Chlorine participates in a biogeochemical cycle that rivals that of elements like nitrogen and sulfur in chemical diversity. Nature produces a variety of organic and inorganic chlorine-containing molecules that participate in different biological, chemical, and geological processes. The most defining feature of chlorine is its high electronegativity, perhaps best illustrated by the very high reduction potential of molecules in which chlorine is at a higher oxidation state, such as hypochlorous acid (HOCl), chlorite (ClO2-), chlorate (ClO3-), and perchlorate (ClO4-).

Compared to research on the biogeochemical cycles for other elements, the mechanisms by which oxidized chlorine molecules are produced and consumed are relatively understudied. One reason is that descriptions of the biogeochemical chlorine cycle have been incomplete, omitting important processes involving inorganic chlorine molecules. Another reason is that the microbiology of oxidized chlorine has been studied almost exclusively through a reductionist approach that can preclude the discovery of ecological interactions. Yet another reason is that the genes known to be involved in the metabolism of oxidized chlorine have yet to be used to find new organisms and processes that metabolize oxidized chlorine. Here, a more holistic approach, enabled by improvements in genome sequencing, is used to better describe the biology of oxidized chlorine across several research projects.

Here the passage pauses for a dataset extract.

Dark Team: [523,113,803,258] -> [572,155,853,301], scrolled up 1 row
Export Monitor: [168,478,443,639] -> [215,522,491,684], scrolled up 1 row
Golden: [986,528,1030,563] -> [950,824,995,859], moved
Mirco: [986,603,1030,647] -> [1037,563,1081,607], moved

The first chapter of this dissertation provides the first review of the entire biogeochemical chlorine cycle, emphasizing connections between the various biological, chemical, and geological processes that interconvert chlorine between different chemical forms.

The second chapter of this dissertation is a published research article describing the reduction of perchlorate in microbial communities for the first time by using bioinformatics techniques to obtain genomes from metagenomes. Instead of being dominated by the specific bacteria known to respire perchlorate, perchlorate-reducing communities contain diverse organisms that interact via the chemical intermediates of dissimilatory perchlorate reduction.

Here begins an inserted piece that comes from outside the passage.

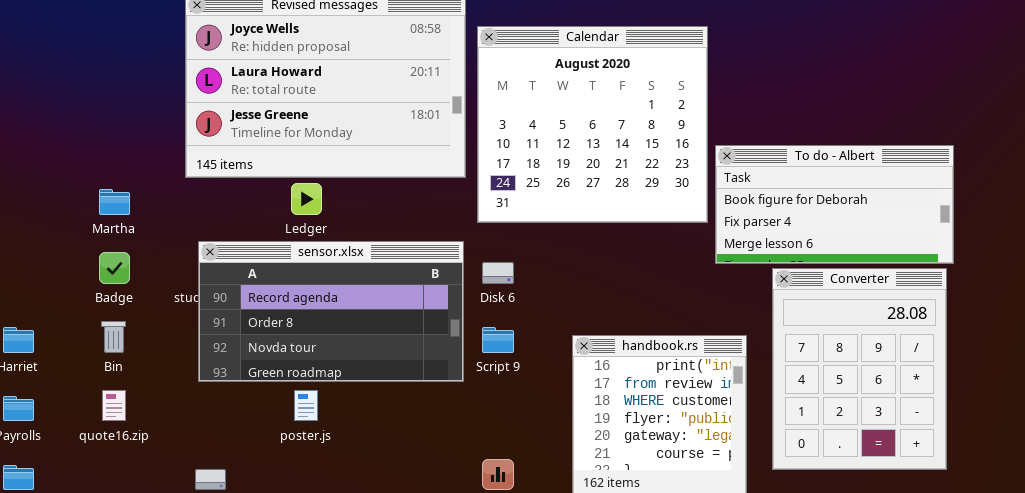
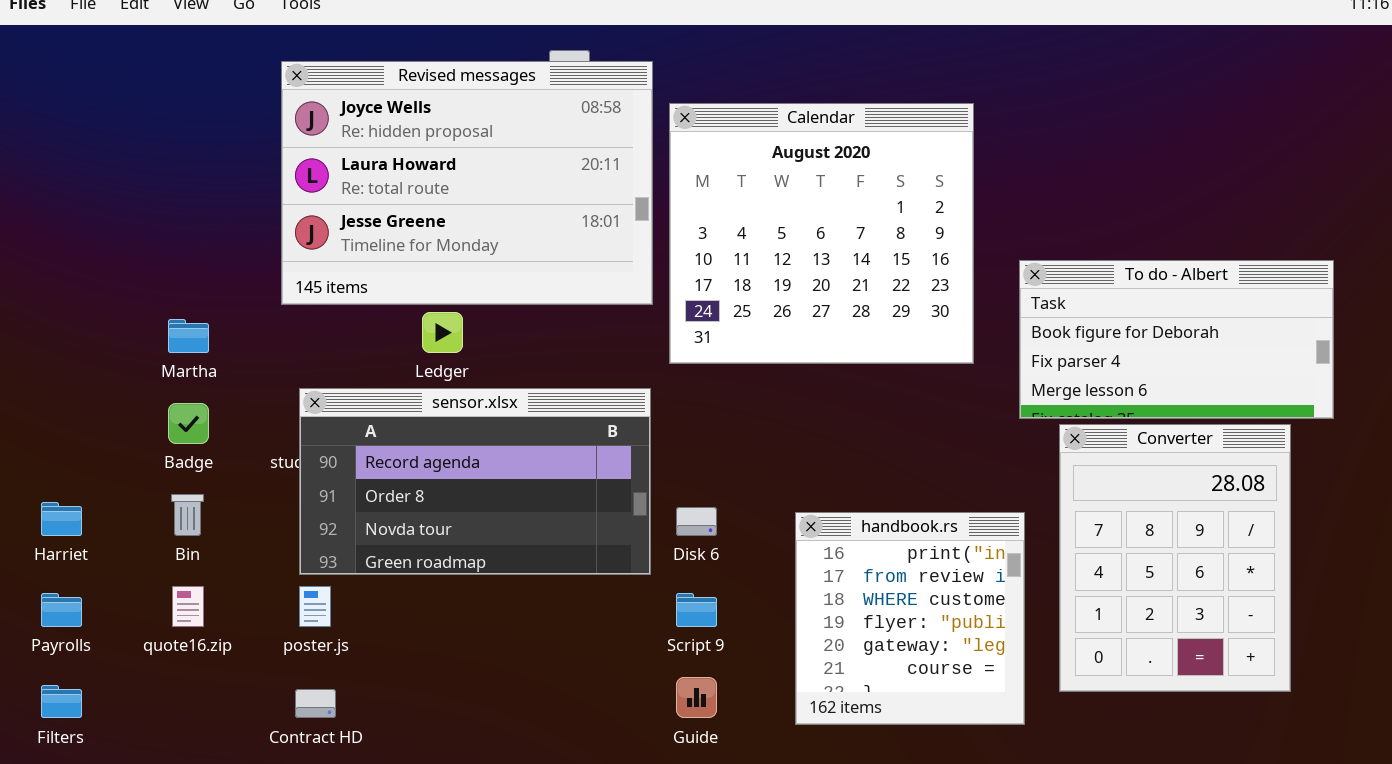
To do - Albert: [715,145,954,264] -> [1019,260,1334,419], moved
Disk 6: [482,262,514,284] -> [676,507,717,536], moved
Script 9: [482,327,514,353] -> [676,593,717,627], moved
poster.js: [294,390,318,421] -> [299,586,331,627], moved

The third chapter of this dissertation is a published research article investigating the mechanism of one such interaction between perchlorate-reducing bacteria and chlorate-reducing bacteria. A combination of genomics, strain isolation, genetics, metabolite measurements, and theoretical modeling are used to learn that these two metabolisms, which have been studied separately for several decades, have a conserved interaction due to the accumulation of chlorate by perchlorate-reducing bacteria.

The fourth chapter of this dissertation is a brief report characterizing a possible perchlorate reductase or chlorate reductase first identified in perchlorate-reducing communities. An organism with this reductase, which is always found in genomes adjacent to the chlorite-degrading enzyme chlorite dismutase (Cld), is capable of chlorate reduction but not perchlorate reduction, indicating the enzyme is a chlorate reductase.

The fifth chapter of this dissertation extends the above comparative genomics analysis to identify any gene or organism linked to the enzyme Cld. Because Cld is biomarker for chlorite and other chlorine oxyanions, this approach was able to expand the environments, organisms, and processes known to participate in oxidized chlorine biology beyond the organisms and genes described above. Specifically, more was learned about the reduction of perchlorate and chlorate in the environment; the potential oxidation of chloride beyond hypochlorous acid by chemical or biological activity; and the connection between chlorite and reactive chlorine stress response.

Together, this research has answered important questions about the reduction of chlorine while opening new questions about the oxidation of chlorine and the role of oxidized chlorine species in the environment.